Politica
Falta de consenso leva Parlamento a cancelar debate sobre nova composição da CNE
A definição da composição definitiva da Comissão Nacional Eleitoral no quadro das eleições de 2022 foi retirada da agenda da Assembleia Nacional, esta quarta-feira, 19, por falta de consenso.

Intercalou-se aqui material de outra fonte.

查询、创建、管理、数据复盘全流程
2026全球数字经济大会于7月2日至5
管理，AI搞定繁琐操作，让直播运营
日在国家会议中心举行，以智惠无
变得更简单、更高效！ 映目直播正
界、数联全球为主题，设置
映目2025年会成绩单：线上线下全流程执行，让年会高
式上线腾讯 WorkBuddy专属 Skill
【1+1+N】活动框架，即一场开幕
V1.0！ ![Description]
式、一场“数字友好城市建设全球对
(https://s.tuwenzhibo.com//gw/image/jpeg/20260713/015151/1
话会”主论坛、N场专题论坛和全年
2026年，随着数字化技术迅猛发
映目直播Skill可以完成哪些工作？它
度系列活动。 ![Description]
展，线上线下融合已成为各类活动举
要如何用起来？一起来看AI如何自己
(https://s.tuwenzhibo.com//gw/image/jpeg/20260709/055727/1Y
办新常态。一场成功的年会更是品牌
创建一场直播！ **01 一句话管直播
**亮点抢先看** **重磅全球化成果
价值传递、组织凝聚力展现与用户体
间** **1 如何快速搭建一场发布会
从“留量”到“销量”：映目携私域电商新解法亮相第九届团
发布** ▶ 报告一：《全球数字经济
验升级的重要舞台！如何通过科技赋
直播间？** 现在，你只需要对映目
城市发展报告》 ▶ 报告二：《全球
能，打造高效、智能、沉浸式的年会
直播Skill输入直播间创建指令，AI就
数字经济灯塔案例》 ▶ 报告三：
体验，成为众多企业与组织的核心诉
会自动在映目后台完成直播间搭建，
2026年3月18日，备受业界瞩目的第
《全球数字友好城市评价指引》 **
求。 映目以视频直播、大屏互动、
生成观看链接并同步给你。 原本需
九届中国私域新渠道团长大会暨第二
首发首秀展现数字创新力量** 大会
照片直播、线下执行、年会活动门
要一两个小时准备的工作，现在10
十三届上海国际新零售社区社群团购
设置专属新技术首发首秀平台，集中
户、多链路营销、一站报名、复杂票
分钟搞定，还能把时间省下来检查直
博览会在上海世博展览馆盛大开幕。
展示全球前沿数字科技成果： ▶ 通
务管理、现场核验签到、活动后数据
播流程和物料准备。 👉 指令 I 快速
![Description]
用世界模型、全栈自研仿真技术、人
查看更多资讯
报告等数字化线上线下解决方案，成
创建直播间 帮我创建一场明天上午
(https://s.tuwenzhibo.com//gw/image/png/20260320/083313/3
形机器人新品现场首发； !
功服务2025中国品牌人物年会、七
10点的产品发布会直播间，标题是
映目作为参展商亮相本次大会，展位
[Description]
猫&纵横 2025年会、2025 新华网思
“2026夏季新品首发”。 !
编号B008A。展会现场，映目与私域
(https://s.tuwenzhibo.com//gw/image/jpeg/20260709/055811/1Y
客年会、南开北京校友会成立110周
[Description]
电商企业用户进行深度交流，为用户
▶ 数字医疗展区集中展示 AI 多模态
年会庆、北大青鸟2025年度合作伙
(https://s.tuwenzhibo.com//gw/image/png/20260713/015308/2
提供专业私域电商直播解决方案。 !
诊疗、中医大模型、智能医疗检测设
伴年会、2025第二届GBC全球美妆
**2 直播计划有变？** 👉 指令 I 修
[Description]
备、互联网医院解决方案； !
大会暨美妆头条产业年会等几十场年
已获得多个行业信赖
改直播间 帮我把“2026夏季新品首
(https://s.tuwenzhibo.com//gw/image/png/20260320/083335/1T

Em causa está o facto do Partido de Renovação Social (PRS) e a Frente Nacional de Libertação de Angola (FNLA terem dissolvido o grupo parlamentar misto que tinham no Parlamento, a fim de facilitar a acomodação de comissário da CNE.
Na Casa das Leis, FNLA e PRS têm dois deputados cada um, obtidos nas eleições gerais de 2022. Entretanto, ambos partidos dizem-se injustiçados na atribuição de lugares na CNE e exigem reposição da legalidade.
Com a nova configuração da Comissão Eleitoral Nacional, saída da reunião das comissões especializadas da Assembleia Nacional, o MPLA tem nove representantes, a UNITA vai ter cinco e o até então grupo parlamentar misto PRS-FNLA e o PHA têm um representante cada.
Contudo, os líderes do PRS, Benedito Daniel, e da FNLA, Nimi-a-Simbi, dizem ter tomado conhecimento de uma reunião de concertação entre os líderes dos Grupos Parlamentares do MPLA e da UNITA, onde tomaram a decisão de fazer arranjos nos artigos 107.º da Constituição da República e da Lei Orgânica sobre a organização e funcionamento da CNE, “sem, no entanto, obedecerem aos princípios legais, bem como aos resultados obtidos nas Eleições de Gerais de 2022”.
Vale lembrar que Comissão Nacional Eleitoral é o órgão que organiza, executa, coordena e conduz os processos eleitorais. É composto por 17 membros, 16 dos quais designados pela Assembleia Nacional, por maioria absoluta dos deputados em efectividade de funções.
Em comunicado de imprensa, o parlamento esclarece que com a dissolução do referido grupo parlamentar deixaram de existir as condições objectivas para a discussão e votação do referido projecto de resolução, sendo que o Plenário da Assembleia Nacional deliberou no sentido de se retirar o ponto da agenda.
Nestes termos, a Assembleia Nacional esclarece que os Grupos Parlamentares são formas de organização dos partidos políticos ou coligações de partidos no parlamento que possuem o número mínimo de três deputados e que nele transmitem e defendem a política dos partidos políticos ou coligações de partidos políticos, conforme dispõe o artigo 27.º do Regimento da Assembleia Nacional.